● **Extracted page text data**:
━━━━━━━━━━
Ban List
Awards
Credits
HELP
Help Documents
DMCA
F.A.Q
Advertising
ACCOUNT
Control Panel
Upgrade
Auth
━━━━━━━━━━
● **TASK PROMPT**:
Transcribe the data above completely and exactly.

● **SOLUTION TO THIS TASK**:
Ban List
Awards
Credits
HELP
Help Documents
DMCA
F.A.Q
Advertising
ACCOUNT
Control Panel
Upgrade
Auth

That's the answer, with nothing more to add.